Değerli arkadaşlarım, bir toplumu büyütmek istiyorsanız, bir toplumu geliştirmek istiyorsanız kesinlikle eğitimi ihmal etmeyeceksiniz. Eğer toplumu geri bıraktırmak istiyorsanız, ekonomik olarak, sosyal olarak, siyasal olarak bu toplum geriye gitsin istiyorsanız öyle gelip işgal etmek, bombalamak, bunlara hiç gerek yok. Sadece eğitim sistemini bozacaksınız. Eğitim sistemini bozduğunuz andan itibaren o toplum geriye gider. Bilimden uzaklaştırıyorsunuz. Çünkü toplumu, çocukları, gençleri bilimden uzaklaştırmış oluyorsunuz. Bunu en güzel anlatan kişilerden birisi de Gazi Mustafa Kemal Atatürk’tür. Ben onun bir cümlesiyle konuşmamı bitirmek isterim. Şöyle der; “Eğitimdir ki bir milleti ya hür yani özgür, bağımsız, şanlı, yüksek bir topluluk halinde yaşatır ya da milleti esaret ve sefalete terk eder” diyor.
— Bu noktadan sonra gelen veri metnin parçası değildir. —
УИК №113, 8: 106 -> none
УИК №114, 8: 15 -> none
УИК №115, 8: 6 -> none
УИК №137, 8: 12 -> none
Biz büyümek istiyoruz, biz ülkemizde huzur istiyoruz, biz çocuklarımızın çok iyi eğitim almasını istiyoruz. Biz çocuklarımızın bütün dünyayı sorgulamasını istiyoruz. Biz çocuklarımızın öğretmenlerine çok nitelikli, kaliteli sorular sormalarını istiyoruz. Biz çocuklarımızın soru sorarken engellenmemelerini istiyoruz. Sus, yeteri kadar soru sordun denmemesini istiyoruz. Biz çocuklarımızın iyi beslenmesini istiyoruz. Biz çocuklarımızın üniversiteyi kazandığında anne ve babaların kaygı duymamasını, onların yurtları var o yurtlarda kalacaklar diye düşünmesini istiyoruz. Biz eğitime daha fazla kaynak ayrılmasını istiyoruz. Ve öğretmenlerimizin aybaşını nasıl getireceğim diye düşünmemelerini istiyoruz. Biz öğretmenlerin toplumun en saygın sınıfı olarak kabul edilmesini istiyoruz. Bizi yetiştiren, bizi topluma kazandıran, bizi bugünlere getiren kişinin öğretmen olduğunu asla ve asla unutmamamız gerekiyor. Ülkenin geleceği öğretmenlerin elindedir. Öğretmenine yeterli ortamı, sağlıklı ortamı, görev yapacak bir ortamı sağlayamayan bir toplum geriye gitmeye mahkumdur. Biz ileriye gitme kararlılığındayız. Kimlerle? Öğretmenlerimizle birlikte.
Hepinize en içten selamlar, saygılar sunuyorum.